Wavelet Entropy Analysis of Electroencephalogram Signals During Wake and Different Sleep Stages in Patients with Insomnia Disorder

Nat Sci Sleep. 2024 Apr 6:16:347-358. doi: 10.2147/NSS.S452017. eCollection 2024.

Abstract

Objective: To investigate the changes in the wavelet entropy during wake and different sleep stages in patients with insomnia disorder.

Methods: Sixteen patients with insomnia disorder and sixteen normal controls were enrolled. They underwent scale assessment and two consecutive nights of polysomnography (PSG). Wavelet entropy analysis of electroencephalogram (EEG) signals recorded from all participants in the two groups was performed. The changes in the integral wavelet entropy (En) and individual-scale wavelet entropy (En(a)) during wake and different sleep stages in the two groups were observed, and the differences between the two groups were compared.

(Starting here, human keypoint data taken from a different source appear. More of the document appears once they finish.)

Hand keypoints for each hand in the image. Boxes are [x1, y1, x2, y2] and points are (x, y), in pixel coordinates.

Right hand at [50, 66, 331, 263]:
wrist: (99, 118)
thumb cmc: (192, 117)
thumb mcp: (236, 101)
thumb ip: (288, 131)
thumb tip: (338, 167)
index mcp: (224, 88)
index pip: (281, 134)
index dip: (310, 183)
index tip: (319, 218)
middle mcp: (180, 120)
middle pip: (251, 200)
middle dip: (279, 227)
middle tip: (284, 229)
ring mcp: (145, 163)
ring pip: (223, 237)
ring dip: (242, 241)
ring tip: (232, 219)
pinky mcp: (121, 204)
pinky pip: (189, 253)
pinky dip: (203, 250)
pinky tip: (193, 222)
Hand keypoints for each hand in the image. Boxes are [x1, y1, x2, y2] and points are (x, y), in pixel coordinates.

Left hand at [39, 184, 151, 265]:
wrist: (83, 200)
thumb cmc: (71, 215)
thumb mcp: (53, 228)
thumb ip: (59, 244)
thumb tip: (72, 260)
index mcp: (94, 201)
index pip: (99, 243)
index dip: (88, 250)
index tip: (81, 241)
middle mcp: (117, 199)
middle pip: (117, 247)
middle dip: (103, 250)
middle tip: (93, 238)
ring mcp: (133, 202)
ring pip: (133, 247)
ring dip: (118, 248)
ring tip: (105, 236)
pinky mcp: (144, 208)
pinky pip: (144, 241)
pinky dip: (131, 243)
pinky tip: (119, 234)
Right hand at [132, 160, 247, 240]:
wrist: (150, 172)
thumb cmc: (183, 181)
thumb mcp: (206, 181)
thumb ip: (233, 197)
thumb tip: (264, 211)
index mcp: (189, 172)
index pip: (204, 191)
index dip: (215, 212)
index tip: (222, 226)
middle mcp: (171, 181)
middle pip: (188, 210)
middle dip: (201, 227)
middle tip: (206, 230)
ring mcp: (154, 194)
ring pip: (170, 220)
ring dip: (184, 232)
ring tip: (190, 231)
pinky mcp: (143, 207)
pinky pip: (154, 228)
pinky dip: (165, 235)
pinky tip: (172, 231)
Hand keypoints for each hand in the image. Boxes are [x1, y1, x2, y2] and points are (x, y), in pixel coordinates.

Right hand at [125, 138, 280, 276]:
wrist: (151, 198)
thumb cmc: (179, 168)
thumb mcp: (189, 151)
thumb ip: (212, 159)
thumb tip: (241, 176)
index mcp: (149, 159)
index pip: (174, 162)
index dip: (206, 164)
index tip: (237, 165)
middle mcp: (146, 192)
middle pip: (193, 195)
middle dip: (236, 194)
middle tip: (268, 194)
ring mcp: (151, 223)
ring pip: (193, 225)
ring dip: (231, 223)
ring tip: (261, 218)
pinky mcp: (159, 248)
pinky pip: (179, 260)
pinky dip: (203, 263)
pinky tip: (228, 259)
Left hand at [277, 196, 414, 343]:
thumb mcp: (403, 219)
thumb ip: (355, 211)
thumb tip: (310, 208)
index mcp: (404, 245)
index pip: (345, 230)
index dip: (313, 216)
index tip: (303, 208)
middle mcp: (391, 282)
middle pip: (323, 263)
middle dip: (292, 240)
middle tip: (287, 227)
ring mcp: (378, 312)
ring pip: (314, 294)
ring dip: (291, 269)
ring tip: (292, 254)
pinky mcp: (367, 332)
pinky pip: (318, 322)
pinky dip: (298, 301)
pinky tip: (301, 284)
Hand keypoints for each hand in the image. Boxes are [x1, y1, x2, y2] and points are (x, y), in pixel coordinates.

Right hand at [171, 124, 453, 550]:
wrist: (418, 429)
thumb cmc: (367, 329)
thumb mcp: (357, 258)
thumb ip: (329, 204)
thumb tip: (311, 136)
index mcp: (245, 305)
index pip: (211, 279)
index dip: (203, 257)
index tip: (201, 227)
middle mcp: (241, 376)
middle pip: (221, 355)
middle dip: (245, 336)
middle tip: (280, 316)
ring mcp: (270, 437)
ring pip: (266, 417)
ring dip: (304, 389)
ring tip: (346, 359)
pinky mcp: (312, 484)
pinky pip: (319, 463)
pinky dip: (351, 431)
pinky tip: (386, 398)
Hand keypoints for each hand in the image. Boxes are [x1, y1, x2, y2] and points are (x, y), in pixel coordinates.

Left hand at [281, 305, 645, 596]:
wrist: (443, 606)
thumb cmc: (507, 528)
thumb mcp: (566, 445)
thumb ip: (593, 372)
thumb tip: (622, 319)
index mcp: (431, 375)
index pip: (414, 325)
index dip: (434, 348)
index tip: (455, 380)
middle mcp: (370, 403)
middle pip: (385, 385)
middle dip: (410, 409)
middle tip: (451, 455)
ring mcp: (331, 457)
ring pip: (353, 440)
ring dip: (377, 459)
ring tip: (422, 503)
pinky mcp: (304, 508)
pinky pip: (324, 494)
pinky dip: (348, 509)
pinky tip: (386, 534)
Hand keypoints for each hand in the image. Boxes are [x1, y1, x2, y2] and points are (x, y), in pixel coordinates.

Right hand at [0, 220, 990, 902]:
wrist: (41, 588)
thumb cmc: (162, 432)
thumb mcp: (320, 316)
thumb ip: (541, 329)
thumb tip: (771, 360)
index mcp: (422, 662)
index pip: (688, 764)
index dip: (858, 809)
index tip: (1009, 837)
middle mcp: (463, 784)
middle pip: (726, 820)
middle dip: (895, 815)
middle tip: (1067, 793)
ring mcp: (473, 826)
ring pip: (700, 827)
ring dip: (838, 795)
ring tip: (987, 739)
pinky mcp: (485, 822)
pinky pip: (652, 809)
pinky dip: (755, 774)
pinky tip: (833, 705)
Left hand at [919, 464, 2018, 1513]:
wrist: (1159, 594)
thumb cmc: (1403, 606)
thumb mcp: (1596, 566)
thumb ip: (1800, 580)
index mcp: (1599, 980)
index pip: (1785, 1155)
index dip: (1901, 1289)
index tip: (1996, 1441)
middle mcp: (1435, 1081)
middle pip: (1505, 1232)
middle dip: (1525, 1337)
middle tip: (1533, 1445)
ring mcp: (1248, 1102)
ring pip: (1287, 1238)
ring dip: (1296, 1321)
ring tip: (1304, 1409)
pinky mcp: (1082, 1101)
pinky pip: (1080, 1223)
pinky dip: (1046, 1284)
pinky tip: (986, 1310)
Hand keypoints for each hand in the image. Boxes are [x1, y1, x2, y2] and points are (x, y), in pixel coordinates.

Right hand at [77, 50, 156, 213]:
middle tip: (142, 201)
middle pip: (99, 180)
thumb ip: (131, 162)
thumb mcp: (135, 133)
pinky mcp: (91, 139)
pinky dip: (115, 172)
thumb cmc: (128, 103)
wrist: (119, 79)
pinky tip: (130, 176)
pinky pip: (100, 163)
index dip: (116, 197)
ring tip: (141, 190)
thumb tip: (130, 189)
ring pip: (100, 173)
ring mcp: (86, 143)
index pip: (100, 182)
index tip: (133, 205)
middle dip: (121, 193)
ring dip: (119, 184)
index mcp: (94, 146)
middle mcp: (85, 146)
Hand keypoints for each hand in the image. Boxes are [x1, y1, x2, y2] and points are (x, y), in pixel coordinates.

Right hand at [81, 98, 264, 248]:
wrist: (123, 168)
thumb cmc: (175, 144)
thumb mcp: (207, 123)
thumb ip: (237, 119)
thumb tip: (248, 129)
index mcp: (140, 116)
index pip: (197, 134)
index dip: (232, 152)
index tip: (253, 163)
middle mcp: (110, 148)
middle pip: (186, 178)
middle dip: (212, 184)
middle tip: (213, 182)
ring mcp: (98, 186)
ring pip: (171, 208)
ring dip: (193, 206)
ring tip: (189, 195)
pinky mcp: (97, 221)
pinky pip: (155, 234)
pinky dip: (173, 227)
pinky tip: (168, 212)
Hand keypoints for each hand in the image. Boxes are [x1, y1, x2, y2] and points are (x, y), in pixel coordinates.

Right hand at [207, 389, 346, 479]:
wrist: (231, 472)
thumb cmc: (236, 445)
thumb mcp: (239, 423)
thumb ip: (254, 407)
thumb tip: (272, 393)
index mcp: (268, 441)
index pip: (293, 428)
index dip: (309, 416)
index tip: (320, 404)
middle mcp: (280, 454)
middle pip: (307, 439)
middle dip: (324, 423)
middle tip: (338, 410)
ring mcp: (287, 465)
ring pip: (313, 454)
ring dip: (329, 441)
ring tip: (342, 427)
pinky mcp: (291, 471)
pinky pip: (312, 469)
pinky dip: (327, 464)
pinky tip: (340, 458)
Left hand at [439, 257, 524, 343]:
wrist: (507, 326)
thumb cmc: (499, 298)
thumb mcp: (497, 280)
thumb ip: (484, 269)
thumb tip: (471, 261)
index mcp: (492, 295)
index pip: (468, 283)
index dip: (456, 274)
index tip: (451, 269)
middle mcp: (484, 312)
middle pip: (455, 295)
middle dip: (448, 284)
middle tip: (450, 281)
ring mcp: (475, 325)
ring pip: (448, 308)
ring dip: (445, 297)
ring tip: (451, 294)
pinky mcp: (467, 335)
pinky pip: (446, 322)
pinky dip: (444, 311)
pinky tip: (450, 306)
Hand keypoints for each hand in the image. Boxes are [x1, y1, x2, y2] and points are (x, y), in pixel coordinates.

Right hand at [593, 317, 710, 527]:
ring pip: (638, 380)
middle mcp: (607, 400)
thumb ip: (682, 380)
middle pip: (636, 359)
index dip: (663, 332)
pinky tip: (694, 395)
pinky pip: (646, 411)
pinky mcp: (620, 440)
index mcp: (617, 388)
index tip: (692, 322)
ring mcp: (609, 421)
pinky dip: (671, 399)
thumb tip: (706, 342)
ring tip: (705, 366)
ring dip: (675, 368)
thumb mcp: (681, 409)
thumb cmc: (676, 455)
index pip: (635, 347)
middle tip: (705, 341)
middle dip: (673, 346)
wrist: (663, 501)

Results: The insomnia disorder group exhibited lower En during the wake stage, and higher En during the N3 stage compared with the normal control group (all P < 0.001). In terms of En(a), patients with insomnia disorder exhibited lower En(a) in the β and α frequency bands during the wake stage compared with normal controls (β band, P < 0.01; α band, P < 0.001), whereas they showed higher En(a) in the β and α frequency bands during the N3 stage than normal controls (β band, P < 0.001; α band, P < 0.001).

Conclusion: Wavelet entropy can reflect the changes in the complexity of EEG signals during wake and different sleep stages in patients with insomnia disorder, which provides a new method and insights about understanding of pathophysiological mechanisms of insomnia disorder. Wavelet entropy provides an objective indicator for assessing sleep quality.

Keywords: insomnia disorder; polysomnography; sleep stages; wavelet entropy.

Grants and funding

This study was sponsored by Tianjin Applied Basic and Frontier Technology Research Plan (No.14JCYBJC27000); Tianjin Health Research Project (No. TJWJ2022ZD005); Tianjin Union Medical Center Research Project (No.2023YJ026).